Ubiquiti UniFi wireless access points are extremely popular due to their low cost and their management software capabilities. While many legacy Wi-fi implementations required a dedicated hardware controller, the Ubiquiti UniFi controller can run in software. There are many popular deployment options for the setup. In years past, many on constrained space and budgets would use either AWS instances or virtual machines. That works well but AWS has an additional cost (albeit small) and a VM is a fairly heavy implementation in terms of RAM and disk space. With FreeNAS Corral there is an easy deployment method that we think will be popular for SMB office deployments and high-end home environments: Docker.

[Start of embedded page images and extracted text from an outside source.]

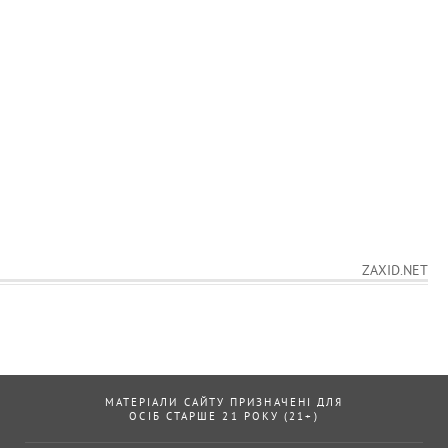
ZAXID.NET
МАТЕРІАЛИ САЙТУ ПРИЗНАЧЕНІ ДЛЯ
ОСІБ СТАРШЕ 21 РОКУ (21+)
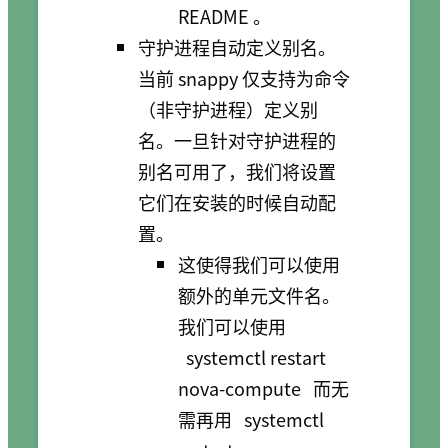
README 。
守护进程自动定义别名。
当前 snappy 仅支持为命令
（非守护进程）定义别
名。一旦针对守护进程的
别名可用了，我们将设置
它们在安装的时候自动配
置。
这使得我们可以使用
额外的单元文件名。
我们可以使用
systemctl restart
nova-compute
而无
需再用
systemctl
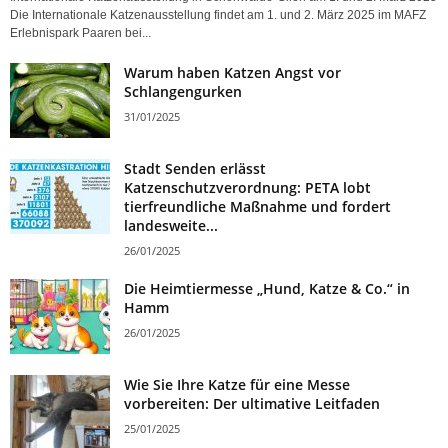
Die Internationale Katzenausstellung findet am 1. und 2. März 2025 im MAFZ
Erlebnispark Paaren bei...
Warum haben Katzen Angst vor
Schlangengurken
31/01/2025
Stadt Senden erlässt
Katzenschutzverordnung: PETA lobt
tierfreundliche Maßnahme und fordert
landesweite...
26/01/2025
Die Heimtiermesse „Hund, Katze & Co.“ in
Hamm
26/01/2025
Wie Sie Ihre Katze für eine Messe
vorbereiten: Der ultimative Leitfaden
25/01/2025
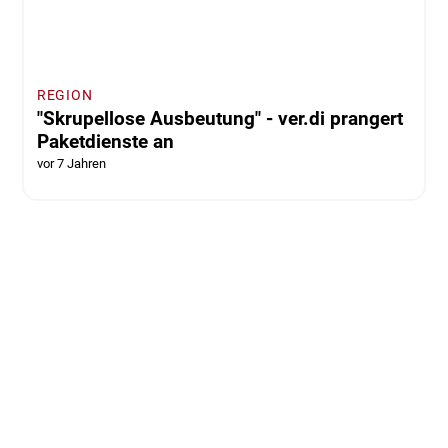
REGION
"Skrupellose Ausbeutung" - ver.di prangert
Paketdienste an
vor 7 Jahren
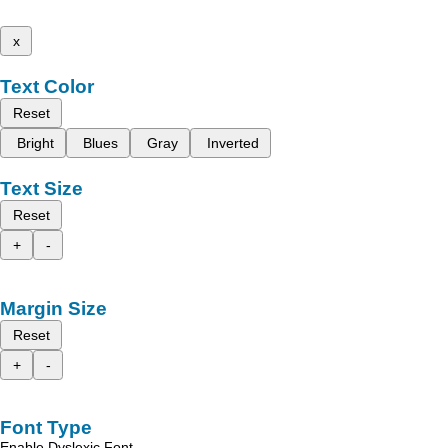
x
Text Color
Reset
Bright
Blues
Gray
Inverted
Text Size
Reset
+
-
Margin Size
Reset
+
-
Font Type
Enable Dyslexic Font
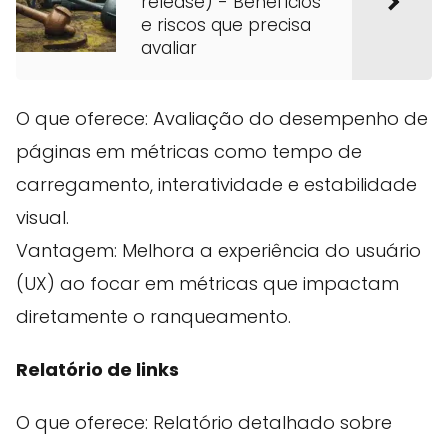
release) - Benefícios
e riscos que precisa
avaliar
O que oferece: Avaliação do desempenho de
páginas em métricas como tempo de
carregamento, interatividade e estabilidade
visual.
Vantagem: Melhora a experiência do usuário
(UX) ao focar em métricas que impactam
diretamente o ranqueamento.
Relatório de links
O que oferece: Relatório detalhado sobre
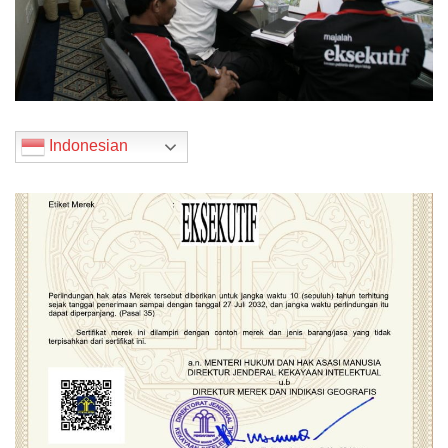
Indonesian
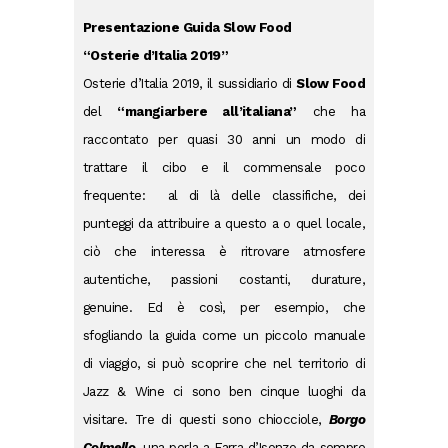
Presentazione Guida Slow Food
“Osterie d’Italia 2019”
Osterie d’Italia 2019, il sussidiario di
Slow Food
del
“mangiarbere all’italiana”
che ha
raccontato per quasi 30 anni un modo di
trattare il cibo e il commensale poco
frequente: al di là delle classifiche, dei
punteggi da attribuire a questo a o quel locale,
ciò che interessa è ritrovare atmosfere
autentiche, passioni costanti, durature,
genuine. Ed è così, per esempio, che
sfogliando la guida come un piccolo manuale
di viaggio, si può scoprire che nel territorio di
Jazz & Wine ci sono ben cinque luoghi da
visitare. Tre di questi sono chiocciole,
Borgo
Colmello
, una perla a Farra d’Isonzo da sempre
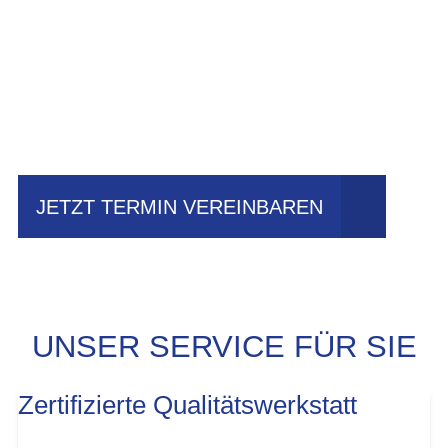
Einfach mal Probe
fahren?
JETZT TERMIN VEREINBAREN
UNSER SERVICE FÜR SIE
Zertifizierte Qualitätswerkstatt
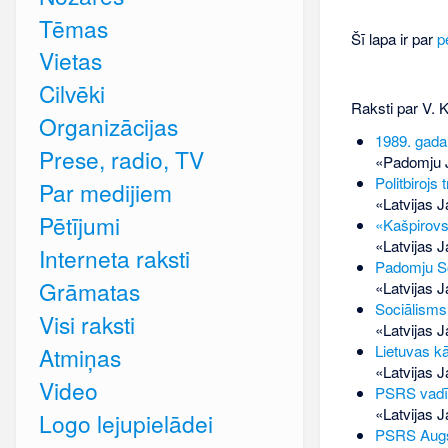
Tēmas
Šī lapa ir par
p
Vietas
Cilvēki
Raksti par V. 
Organizācijas
1989. gada
Prese, radio, TV
«Padomju J
Politbirojs 
Par medijiem
«Latvijas J
Pētījumi
«Kašpirov
«Latvijas J
Interneta raksti
Padomju So
Grāmatas
«Latvijas 
Sociālisms
Visi raksti
«Latvijas J
Lietuvas kā
Atmiņas
«Latvijas J
Video
PSRS vadī
«Latvijas J
Logo lejupielādei
PSRS Augst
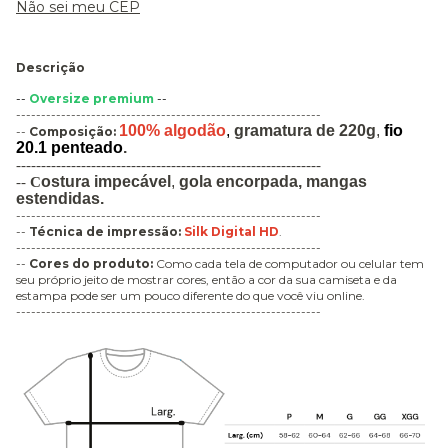
Não sei meu CEP
Descrição
--
Oversize premium
--
-------------------------------------------------------------
100% algodão
,
gramatura de 220g
,
fio
--
Composição:
20.1 penteado
.
-------------------------------------------------------------
ostura impecável
,
gola encorpada,
mangas
--
C
estendidas.
-------------------------------------------------------------
--
Técnica de impressão
:
Silk Digital HD
.
-------------------------------------------------------------
--
Cores do produto:
Como cada tela de computador ou celular tem
seu próprio jeito de mostrar cores, então a cor da sua camiseta e da
estampa pode ser um pouco diferente do que você viu online.
-------------------------------------------------------------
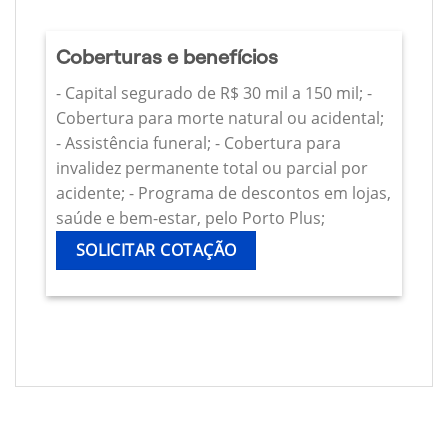
Coberturas e benefícios
- Capital segurado de R$ 30 mil a 150 mil; -
Cobertura para morte natural ou acidental;
- Assistência funeral; - Cobertura para
invalidez permanente total ou parcial por
acidente; - Programa de descontos em lojas,
saúde e bem-estar, pelo Porto Plus;
SOLICITAR COTAÇÃO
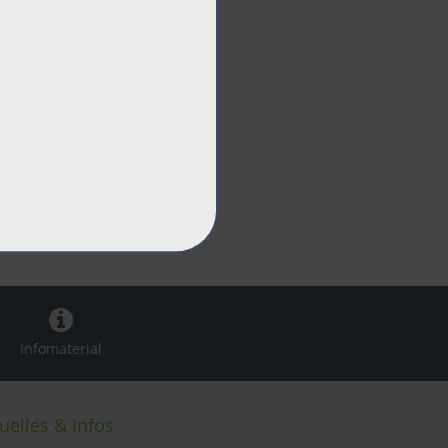
Infomaterial
uelles & Infos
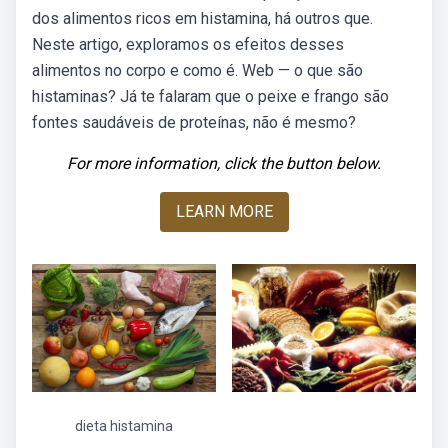
dos alimentos ricos em histamina, há outros que.
Neste artigo, exploramos os efeitos desses
alimentos no corpo e como é. Web — o que são
histaminas? Já te falaram que o peixe e frango são
fontes saudáveis de proteínas, não é mesmo?
For more information, click the button below.
LEARN MORE
dieta histamina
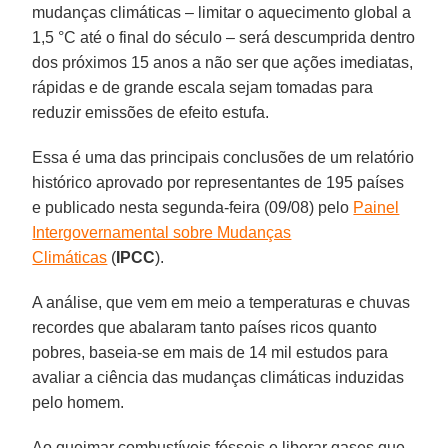
mudanças climáticas – limitar o aquecimento global a
1,5 °C até o final do século – será descumprida dentro
dos próximos 15 anos a não ser que ações imediatas,
rápidas e de grande escala sejam tomadas para
reduzir emissões de efeito estufa.
Essa é uma das principais conclusões de um relatório
histórico aprovado por representantes de 195 países
e publicado nesta segunda-feira (09/08) pelo
Painel
Intergovernamental sobre Mudanças
Climáticas
(
IPCC
).
A análise, que vem em meio a temperaturas e chuvas
recordes que abalaram tanto países ricos quanto
pobres, baseia-se em mais de 14 mil estudos para
avaliar a ciência das mudanças climáticas induzidas
pelo homem.
Ao queimar combustíveis fósseis e liberar gases que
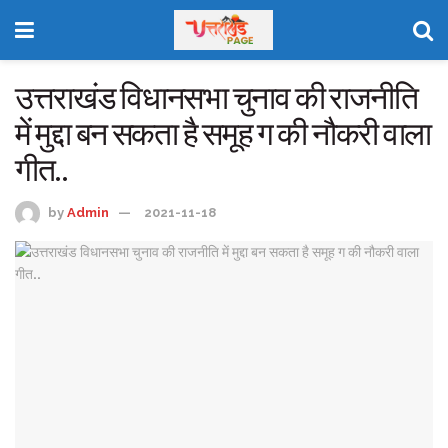
उत्तराखंड विधानसभा चुनाव की राजनीति
में मुद्दा बन सकता है समूह ग की नौकरी वाला
गीत..
by
Admin
2021-11-18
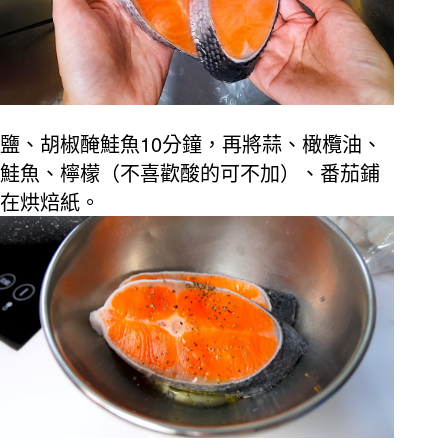
10
鹽、胡椒醃鮭魚
分鐘，再將蒜、橄欖油、
鮭魚、檸檬（不喜歡酸的可不加）、番茄鋪
在烘焙紙。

Ubiquiti UniFi Controller on FreeNAS Corral in Docker
With FreeNAS Corral there are many new features that you can read about in our overview piece. Two of these features we are going to need for this project: bhyve virtualization, and Docker. Since FreeNAS Corral is based on FreeBSD it utilizes bhyve for virtualization. The UI automatically creates a virtual machine to run a boot2docker Linux image in. While this still requires a VM, for the Ubiquiti UniFi controller, the performance impact is likely immaterial. You can also run multiple Docker containers in the same VM so you are using resources more effectively.
Another great feature is that you can take snapshots of your entire Docker host using ZFS snapshots in FreeNAS. Once the Docker host VM is created, you will have access to a library of containers that are FreeNAS specific. The FreeNAS UniFi container is on Docker hub here.
Towards the end of this list is the pre-build container list is the UniFi controller image. We wanted to offer a few key tips for using this container.
Give the container a descriptive name, and do remember to give it a name as this field is easy to miss. You are unlikely to access this container often.
You will want to set the TZ environment variable. This is used in many systems and you can find a list of options here.
The container uses volumes so you can restart the controller Docker image and still retain your data.
You can login to the Ubiquiti UniFi controller at https://<your FreeNAS system’s hostname or IP address>:8443
After you finish doing the basic admin account setup we have a suggestion: test the power on/ off, restarting the container and etc. Before you invest the time in adopting APs and other devices and setting up the environment, it is best to test the configuration so you are more comfortable should anything go wrong.
When adopting devices, if you use the defaults you are likely to hang at “Adopting”. The most common reason for this when using the FreeNAS Corral Docker UniFi controller is that the UniFi controller will automatically pick up an IP address. It is highly likely that the Docker container will have picked up an IP address of the Docker container, not the LAN IP address of the FreeNAS host and automatically populated the Inform URL. Simply change the IP to the IP/ hostname of the FreeNAS Corral system and the port number will stay the same unless you changed it.
When you have completed your configuration, we highly suggest taking a backup and storing it somewhere safe. If anything ever happens to your UniFi controller you can be up and be running again within 2-3 minutes.
You can find the Backup / Restore features under Settings -> Maintenance.
This is absolutely trivial to get working. If you run a small business, FreeNAS Corral with its VM capabilities combined with Dockerized applications like this UniFi controller can help eliminate box sprawl and let you consolidate to a minimal footprint. If you do want to use this guide, we highly suggest being on Corral and not an older version like 9.10. The FreeBSD Jails system used in older versions has been replaced (or augmented as it is supposed to be making a comeback) by bhyve and Docker. You could later move the container to another Docker host if your infrastructure expands.